Closed society and group stink tends to be dogmatic; open society has a more critical tone.

Group stink is a reflexive feedback loop. It is a vain pursuit of certainty, often falsified by testing or the idea of a new paradigm in valuation. In our markets it has led to a state of uber and almost perma-bullishness over the last few years as the irrational may have been rationalized in a world of fake news. To use Soros' terms, they might claim to be in possession of the truth, but they may be making a false claim.

The bullish feedback loop has become self-reinforcing, but it cannot go on forever because eventually the participants' views will become so far removed from objective reality that the participants ultimately will need to recognize them as unrealistic.
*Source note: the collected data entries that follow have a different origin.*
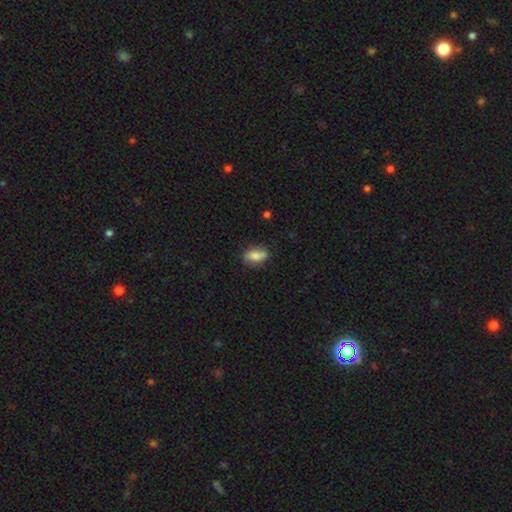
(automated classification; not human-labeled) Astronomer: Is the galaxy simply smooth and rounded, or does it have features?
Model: smooth — 72%.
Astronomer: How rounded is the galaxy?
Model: in between — 83%.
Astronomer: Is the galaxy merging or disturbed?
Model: none — 67%.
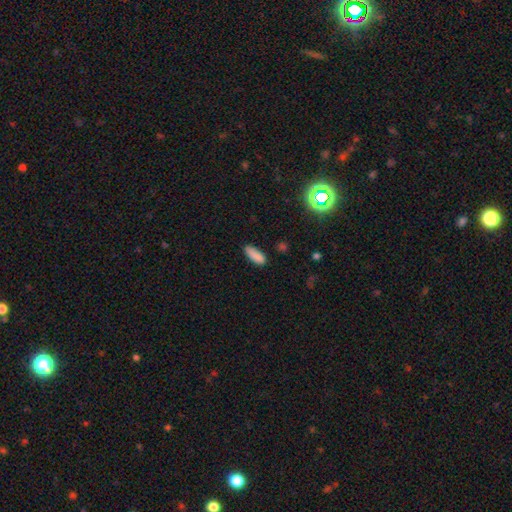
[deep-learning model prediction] Q: Smooth or featured?
A: smooth (86%); runner-up: star or artifact (9%)
Q: How rounded?
A: in between (68%); runner-up: cigar-shaped (30%)
Q: Merging?
A: none (76%); runner-up: minor disturbance (18%)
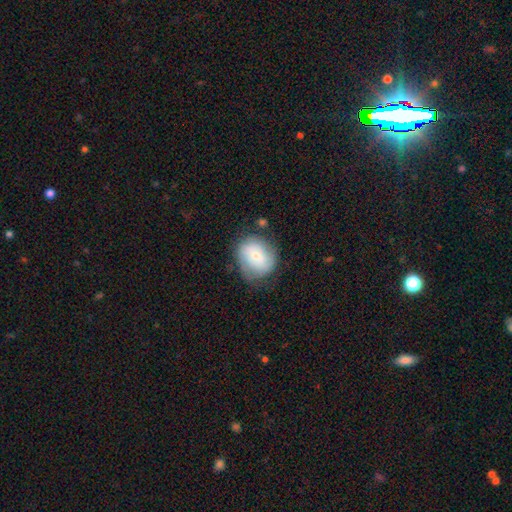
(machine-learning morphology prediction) This appears to be a smooth galaxy with no disk features (58%) that is round (59%). Merging: none (62%).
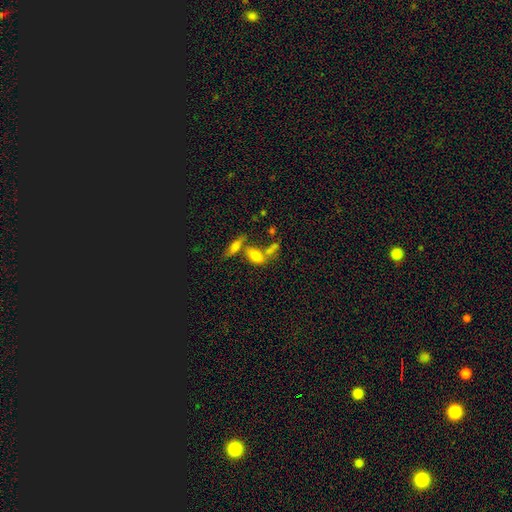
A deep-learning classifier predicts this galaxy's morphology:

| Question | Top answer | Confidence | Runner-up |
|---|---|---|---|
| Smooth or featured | smooth | 70% | featured or disk (19%) |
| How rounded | in between | 81% | cigar-shaped (11%) |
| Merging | merger | 41% | none (40%) |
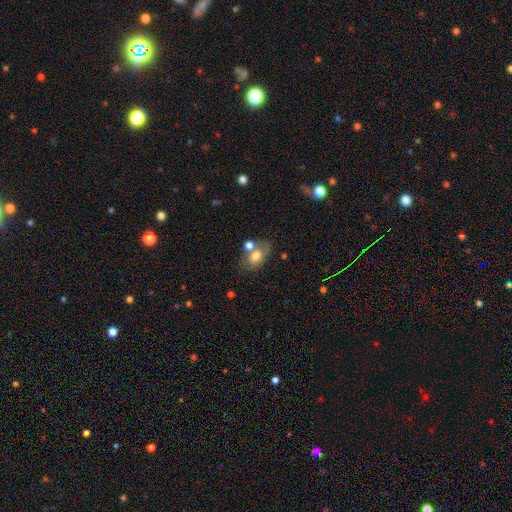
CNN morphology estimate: Smooth or featured? smooth (68%)
How rounded? in between (81%)
Merging? none (46%)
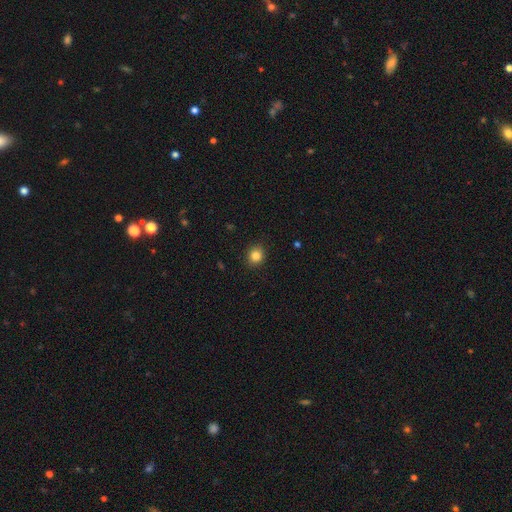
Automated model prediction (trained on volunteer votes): Overall: smooth (83%). How rounded: round (82%). Merging: none (91%).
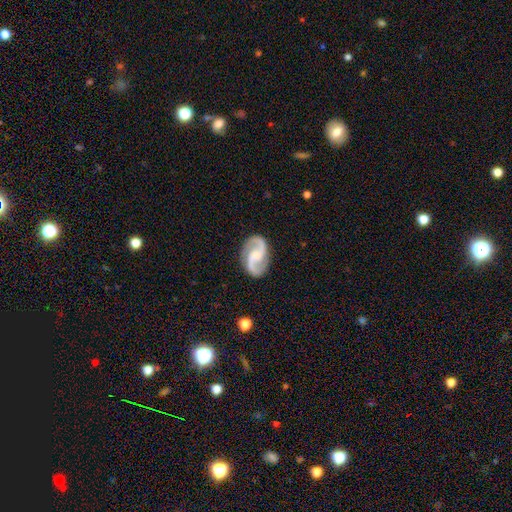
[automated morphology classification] A featured or disk galaxy (92%) with no bar (45%), 2 (95%) medium (51%) spiral arms (98%) and a small central bulge (32%). Merging: none (86%).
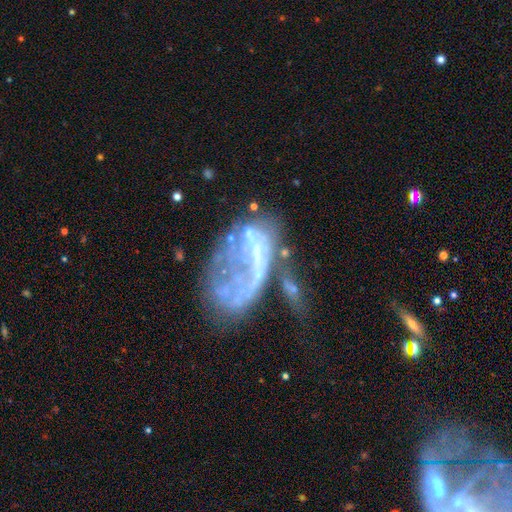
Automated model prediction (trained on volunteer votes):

Today's machine- and algo-aided dynamic disequilibrium or fertile fallacies, whereby the interpretation of reality is distorted, have had what Soros calls a manipulative function and a positive feedback loop that has produced market results that have reinforced those distortions.

Market participants' perceptions and reality progressively may have produced a far-from-equilibrium condition, leading to a climax early yesterday afternoon and a move that shortly will be going in the opposite direction in a self-correcting negative feedback process that brings the market back down and closer to a reflection of the reality I see in the real economy.

As George Soros wrote in "The Alchemy of Finance":

"The alchemists made a mistake in trying to change the nature of base metals by incantation. Instead, they should have focused their attention on the financial markets where they could have succeeded."